Pictures excluded, copy every record that follows exactly as it appears.
━━ The data ━━
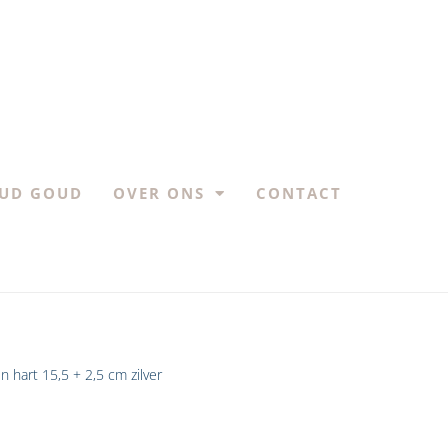
UD GOUD
OVER ONS
CONTACT
 hart 15,5 + 2,5 cm zilver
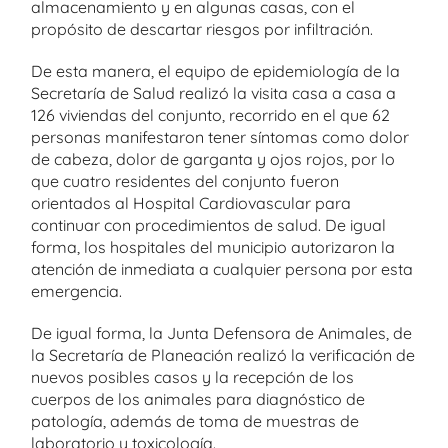
almacenamiento y en algunas casas, con el
propósito de descartar riesgos por infiltración.
De esta manera, el equipo de epidemiología de la
Secretaría de Salud realizó la visita casa a casa a
126 viviendas del conjunto, recorrido en el que 62
personas manifestaron tener síntomas como dolor
de cabeza, dolor de garganta y ojos rojos, por lo
que cuatro residentes del conjunto fueron
orientados al Hospital Cardiovascular para
continuar con procedimientos de salud. De igual
forma, los hospitales del municipio autorizaron la
atención de inmediata a cualquier persona por esta
emergencia.
De igual forma, la Junta Defensora de Animales, de
la Secretaría de Planeación realizó la verificación de
nuevos posibles casos y la recepción de los
cuerpos de los animales para diagnóstico de
patología, además de toma de muestras de
laboratorio y toxicología.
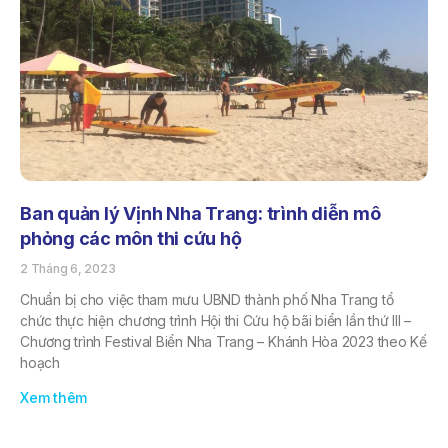
Ban quản lý Vịnh Nha Trang: trình diễn mô
phỏng các môn thi cứu hộ
2 Tháng 6, 2023
Chuẩn bị cho việc tham mưu UBND thành phố Nha Trang tổ
chức thực hiện chương trình Hội thi Cứu hộ bãi biển lần thứ III –
Chương trình Festival Biển Nha Trang – Khánh Hòa 2023 theo Kế
hoạch
Xem thêm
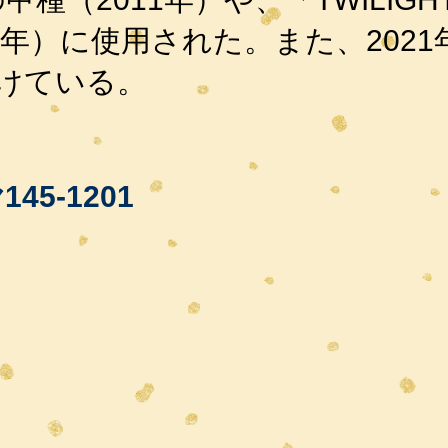
16年）に使用された。また、2021
けている。
145-1201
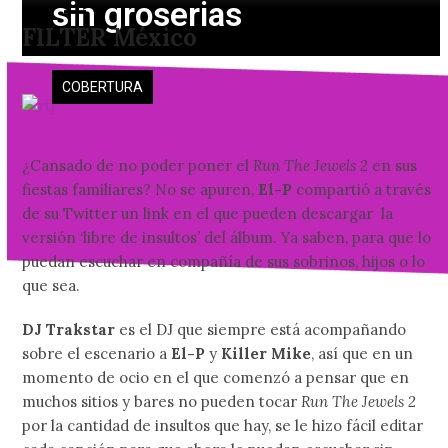
sin groserias
Skip
Open
Close
FILTER México
to
mobile
mobile
content
menu
menu
COBERTURA
¿Cansado de no poder poner el
Run The Jewels 2
en sus
fiestas familiares? No se apuren,
El-P
compartió a través
de su Twitter un link en el que pueden descargar la
versión ‘libre de insultos’ del álbum. Ya saben, para que lo
puedan escuchar en compañía de sus sobrinos, hijos o lo
que sea.
DJ Trakstar
es el DJ que siempre está acompañando
sobre el escenario a
El-P
y
Killer Mike
, así que en un
momento de ocio en el que comenzó a pensar que en
muchos sitios y bares no pueden tocar
Run The Jewels 2
por la cantidad de insultos que hay, se le hizo fácil editar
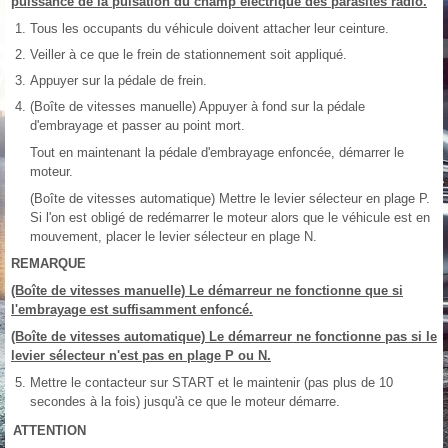
puissance de la pulsation du champ électrique des parasites radio.
Tous les occupants du véhicule doivent attacher leur ceinture.
Veiller à ce que le frein de stationnement soit appliqué.
Appuyer sur la pédale de frein.
(Boîte de vitesses manuelle) Appuyer à fond sur la pédale
d'embrayage et passer au point mort.
Tout en maintenant la pédale d'embrayage enfoncée, démarrer le
moteur.
(Boîte de vitesses automatique) Mettre le levier sélecteur en plage P.
Si l'on est obligé de redémarrer le moteur alors que le véhicule est en
mouvement, placer le levier sélecteur en plage N.
REMARQUE
(Boîte de vitesses manuelle) Le démarreur ne fonctionne que si
l'embrayage est suffisamment enfoncé.
(Boîte de vitesses automatique) Le démarreur ne fonctionne pas si le
levier sélecteur n'est pas en plage P ou N.
Mettre le contacteur sur START et le maintenir (pas plus de 10
secondes à la fois) jusqu'à ce que le moteur démarre.
ATTENTION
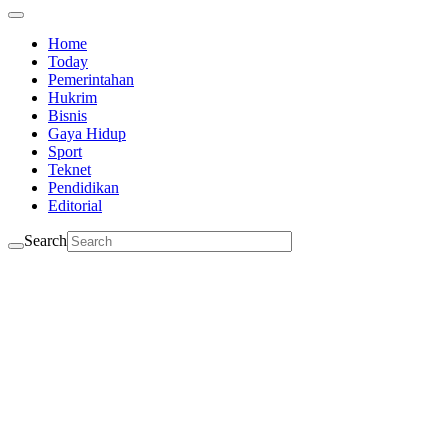
Home
Today
Pemerintahan
Hukrim
Bisnis
Gaya Hidup
Sport
Teknet
Pendidikan
Editorial
Search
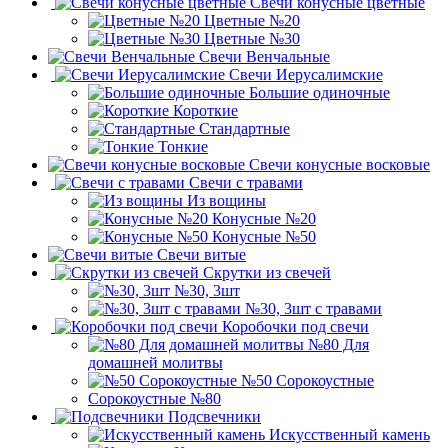
Свечи конусные цветные
Цветные №20
Цветные №30
Свечи Венчальные
Свечи Иерусалимские
Большие одиночные
Короткие
Стандартные
Тонкие
Свечи конусные восковые
Свечи с травами
Из вощины
Конусные №20
Конусные №50
Свечи витые
Скрутки из свечей
№30, 3шт
№30, 3шт с травами
Коробочки под свечи
№80 Для
домашней молитвы
№50 Сорокоустные
Сорокоустные №80
Подсвечники
Искусственный камень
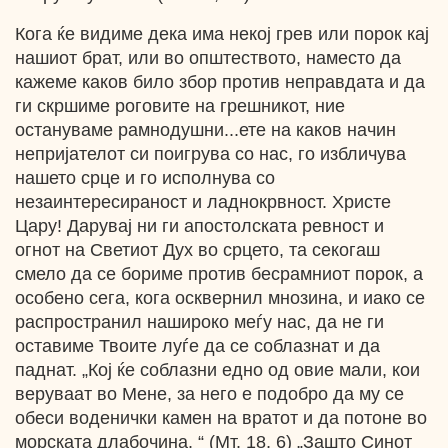
Кога ќе видиме дека има некој грев или порок кај
нашиот брат, или во општеството, наместо да
кажеме каков било збор против неправдата и да
ги скршиме роговите на грешникот, ние
остануваме рамнодушни...ете на каков начин
непријателот си поигрува со нас, го избличува
нашето срце и го исполнува со
незаинтересираност и ладнокрвност. Христе
Цару! Дарувај ни ги апостолската ревност и
огнот на Светиот Дух во срцето, та секогаш
смело да се бориме против бесрамниот порок, а
особено сега, кога осквернил мнозина, и иако се
распространил нашироко меѓу нас, да не ги
оставиме Твоите луѓе да се соблазнат и да
паднат. „Кој ќе соблазни едно од овие мали, кои
веруваат во Мене, за него е подобро да му се
обеси воденички камен на вратот и да потоне во
морската длабочина. “ (Мт. 18, 6) „Зашто Синот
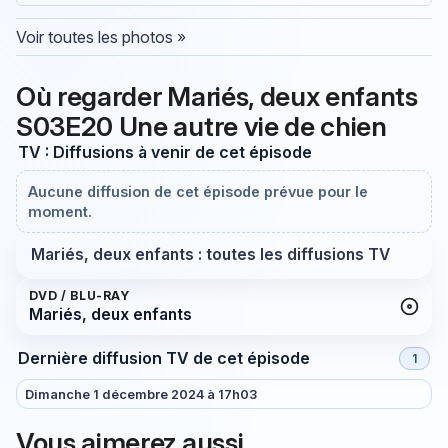
Voir toutes les photos »
Où regarder Mariés, deux enfants
S03E20 Une autre vie de chien
TV : Diffusions à venir de cet épisode
Aucune diffusion de cet épisode prévue pour le
moment.
Mariés, deux enfants : toutes les diffusions TV
DVD / BLU-RAY
Mariés, deux enfants
Dernière diffusion TV de cet épisode
1
Dimanche 1 décembre 2024 à 17h03
Vous aimerez aussi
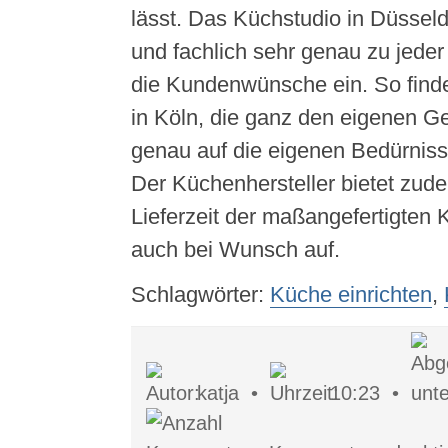
lässt. Das Küchstudio in Düsseld
und fachlich sehr genau zu jede
die Kundenwünsche ein. So find
in Köln, die ganz den eigenen G
genau auf die eigenen Bedürniss
Der Küchenhersteller bietet zud
Lieferzeit der maßangefertigten
auch bei Wunsch auf.
Schlagwörter:
Küche einrichten
,
katja •
10:23 •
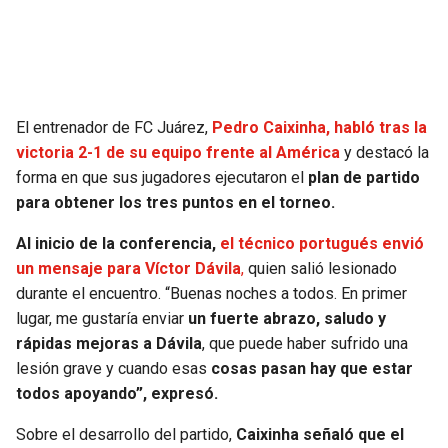
El entrenador de FC Juárez,
Pedro Caixinha, habló tras la
victoria 2-1 de su equipo frente al América
y destacó la
forma en que sus jugadores ejecutaron el
plan de partido
para obtener los tres puntos en el torneo.
Al inicio de la conferencia,
el técnico portugués envió
un mensaje para Víctor Dávila
,
quien salió lesionado
durante el encuentro. “Buenas noches a todos. En primer
lugar, me gustaría enviar
un fuerte abrazo, saludo y
rápidas mejoras a Dávila
, que puede haber sufrido una
lesión grave y cuando esas
cosas pasan hay que estar
todos apoyando”, expresó.
Sobre el desarrollo del partido,
Caixinha señaló que el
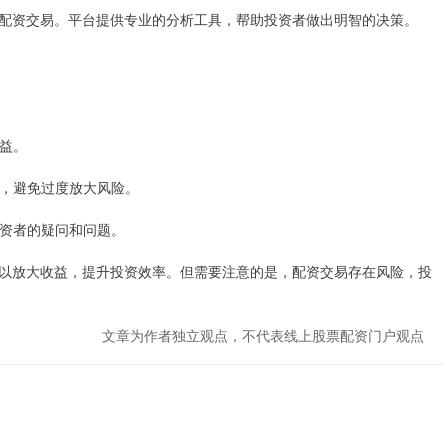
配资交易。平台提供专业的分析工具，帮助投资者做出明智的决策。
收益。
倍数，避免过度放大风险。
投资者的疑问和问题。
以放大收益，提升投资效率。但需要注意的是，配资交易存在风险，投
文章为作者独立观点，不代表线上股票配资门户观点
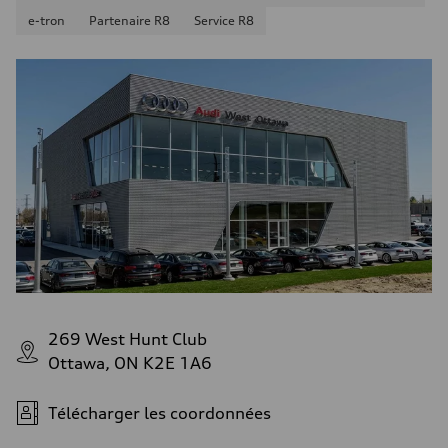
e-tron
Partenaire R8
Service R8
269 West Hunt Club
Ottawa, ON K2E 1A6
Télécharger les coordonnées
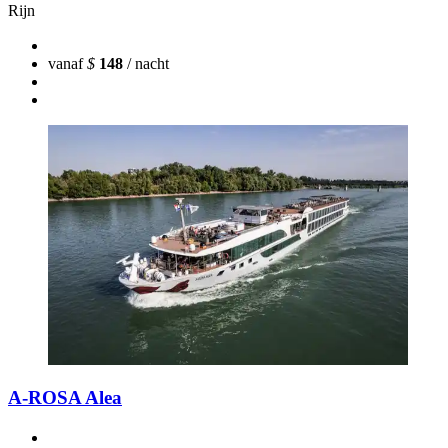
Rijn
vanaf
$
148
/ nacht
A-ROSA Alea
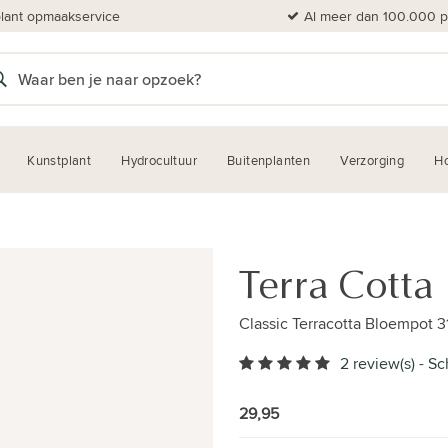
plant opmaakservice
Al meer dan 100.000 pl
Kunstplant
Hydrocultuur
Buitenplanten
Verzorging
H
Terra Cotta
Classic Terracotta Bloempot 3
2 review(s)
-
Sc
29,95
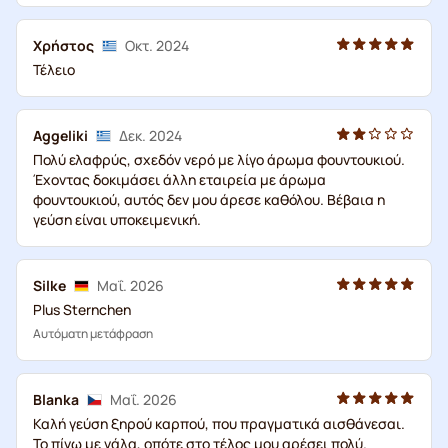
Χρήστος
Οκτ. 2024
Τέλειο
Aggeliki
Δεκ. 2024
Πολύ ελαφρύς, σχεδόν νερό με λίγο άρωμα φουντουκιού.
Έχοντας δοκιμάσει άλλη εταιρεία με άρωμα
φουντουκιού, αυτός δεν μου άρεσε καθόλου. Βέβαια η
γεύση είναι υποκειμενική.
Silke
Μαΐ. 2026
Plus Sternchen
Αυτόματη μετάφραση
Blanka
Μαΐ. 2026
Καλή γεύση ξηρού καρπού, που πραγματικά αισθάνεσαι.
Το πίνω με γάλα, οπότε στο τέλος μου αρέσει πολύ.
━━━
▸ Worked solution:
UD GOUD
OVER ONS
CONTACT
 hart 15,5 + 2,5 cm zilver
almacenamiento y en algunas casas, con el
propósito de descartar riesgos por infiltración.
De esta manera, el equipo de epidemiología de la
Secretaría de Salud realizó la visita casa a casa a
126 viviendas del conjunto, recorrido en el que 62
personas manifestaron tener síntomas como dolor
de cabeza, dolor de garganta y ojos rojos, por lo
que cuatro residentes del conjunto fueron
orientados al Hospital Cardiovascular para
continuar con procedimientos de salud. De igual
forma, los hospitales del municipio autorizaron la
atención de inmediata a cualquier persona por esta
emergencia.
De igual forma, la Junta Defensora de Animales, de
la Secretaría de Planeación realizó la verificación de
nuevos posibles casos y la recepción de los
cuerpos de los animales para diagnóstico de
patología, además de toma de muestras de
laboratorio y toxicología.
Ban quản lý Vịnh Nha Trang: trình diễn mô
phỏng các môn thi cứu hộ
2 Tháng 6, 2023
Chuẩn bị cho việc tham mưu UBND thành phố Nha Trang tổ
chức thực hiện chương trình Hội thi Cứu hộ bãi biển lần thứ III –
Chương trình Festival Biển Nha Trang – Khánh Hòa 2023 theo Kế
hoạch
Xem thêm
16年）に使用された。また、2021
けている。
145-1201
sin groserias
Skip
Open
Close
FILTER México
to
mobile
mobile
content
menu
menu
COBERTURA
¿Cansado de no poder poner el
Run The Jewels 2
en sus
fiestas familiares? No se apuren,
El-P
compartió a través
de su Twitter un link en el que pueden descargar la
versión ‘libre de insultos’ del álbum. Ya saben, para que lo
puedan escuchar en compañía de sus sobrinos, hijos o lo
que sea.
DJ Trakstar
es el DJ que siempre está acompañando
sobre el escenario a
El-P
y
Killer Mike
, así que en un
momento de ocio en el que comenzó a pensar que en
muchos sitios y bares no pueden tocar
Run The Jewels 2
por la cantidad de insultos que hay, se le hizo fácil editar
puissance de la pulsation du champ électrique des parasites radio.
Tous les occupants du véhicule doivent attacher leur ceinture.
Veiller à ce que le frein de stationnement soit appliqué.
Appuyer sur la pédale de frein.
(Boîte de vitesses manuelle) Appuyer à fond sur la pédale
d'embrayage et passer au point mort.
Tout en maintenant la pédale d'embrayage enfoncée, démarrer le
moteur.
(Boîte de vitesses automatique) Mettre le levier sélecteur en plage P.
Si l'on est obligé de redémarrer le moteur alors que le véhicule est en
mouvement, placer le levier sélecteur en plage N.
REMARQUE
(Boîte de vitesses manuelle) Le démarreur ne fonctionne que si
l'embrayage est suffisamment enfoncé.
(Boîte de vitesses automatique) Le démarreur ne fonctionne pas si le
levier sélecteur n'est pas en plage P ou N.
Mettre le contacteur sur START et le maintenir (pas plus de 10
secondes à la fois) jusqu'à ce que le moteur démarre.
ATTENTION
Home
Today
Pemerintahan
Hukrim
Bisnis
Gaya Hidup
Sport
Teknet
Pendidikan
Editorial
Search
Свечи конусные цветные
Цветные №20
Цветные №30
Свечи Венчальные
Свечи Иерусалимские
Большие одиночные
Короткие
Стандартные
Тонкие
Свечи конусные восковые
Свечи с травами
Из вощины
Конусные №20
Конусные №50
Свечи витые
Скрутки из свечей
№30, 3шт
№30, 3шт с травами
Коробочки под свечи
№80 Для
домашней молитвы
№50 Сорокоустные
Сорокоустные №80
Подсвечники
Искусственный камень
Кога ќе видиме дека има некој грев или порок кај
нашиот брат, или во општеството, наместо да
кажеме каков било збор против неправдата и да
ги скршиме роговите на грешникот, ние
остануваме рамнодушни...ете на каков начин
непријателот си поигрува со нас, го избличува
нашето срце и го исполнува со
незаинтересираност и ладнокрвност. Христе
Цару! Дарувај ни ги апостолската ревност и
огнот на Светиот Дух во срцето, та секогаш
смело да се бориме против бесрамниот порок, а
особено сега, кога осквернил мнозина, и иако се
распространил нашироко меѓу нас, да не ги
оставиме Твоите луѓе да се соблазнат и да
паднат. „Кој ќе соблазни едно од овие мали, кои
веруваат во Мене, за него е подобро да му се
обеси воденички камен на вратот и да потоне во
морската длабочина. “ (Мт. 18, 6) „Зашто Синот
Voir toutes les photos »
Où regarder Mariés, deux enfants
S03E20 Une autre vie de chien
TV : Diffusions à venir de cet épisode
Aucune diffusion de cet épisode prévue pour le
moment.
Mariés, deux enfants : toutes les diffusions TV
DVD / BLU-RAY
Mariés, deux enfants
Dernière diffusion TV de cet épisode
1
Dimanche 1 décembre 2024 à 17h03
Vous aimerez aussi
lässt. Das Küchstudio in Düsseld
und fachlich sehr genau zu jede
die Kundenwünsche ein. So find
in Köln, die ganz den eigenen G
genau auf die eigenen Bedürniss
Der Küchenhersteller bietet zud
Lieferzeit der maßangefertigten
auch bei Wunsch auf.
Schlagwörter:
Küche einrichten
,
katja •
10:23 •
El entrenador de FC Juárez,
Pedro Caixinha, habló tras la
victoria 2-1 de su equipo frente al América
y destacó la
forma en que sus jugadores ejecutaron el
plan de partido
para obtener los tres puntos en el torneo.
Al inicio de la conferencia,
el técnico portugués envió
un mensaje para Víctor Dávila
,
quien salió lesionado
durante el encuentro. “Buenas noches a todos. En primer
lugar, me gustaría enviar
un fuerte abrazo, saludo y
rápidas mejoras a Dávila
, que puede haber sufrido una
lesión grave y cuando esas
cosas pasan hay que estar
todos apoyando”, expresó.
Sobre el desarrollo del partido,
Caixinha señaló que el
配资交易。平台提供专业的分析工具，帮助投资者做出明智的决策。
收益。
倍数，避免过度放大风险。
投资者的疑问和问题。
以放大收益，提升投资效率。但需要注意的是，配资交易存在风险，投
文章为作者独立观点，不代表线上股票配资门户观点
e-tron
Partenaire R8
Service R8
269 West Hunt Club
Ottawa, ON K2E 1A6
Télécharger les coordonnées
Rijn
vanaf
$
148
/ nacht
A-ROSA Alea
plant opmaakservice
Al meer dan 100.000 pl
Kunstplant
Hydrocultuur
Buitenplanten
Verzorging
H
Terra Cotta
Classic Terracotta Bloempot 3
2 review(s)
-
Sc
29,95
Χρήστος
Οκτ. 2024
Τέλειο
Aggeliki
Δεκ. 2024
Πολύ ελαφρύς, σχεδόν νερό με λίγο άρωμα φουντουκιού.
Έχοντας δοκιμάσει άλλη εταιρεία με άρωμα
φουντουκιού, αυτός δεν μου άρεσε καθόλου. Βέβαια η
γεύση είναι υποκειμενική.
Silke
Μαΐ. 2026
Plus Sternchen
Αυτόματη μετάφραση
Blanka
Μαΐ. 2026
Καλή γεύση ξηρού καρπού, που πραγματικά αισθάνεσαι.
Το πίνω με γάλα, οπότε στο τέλος μου αρέσει πολύ.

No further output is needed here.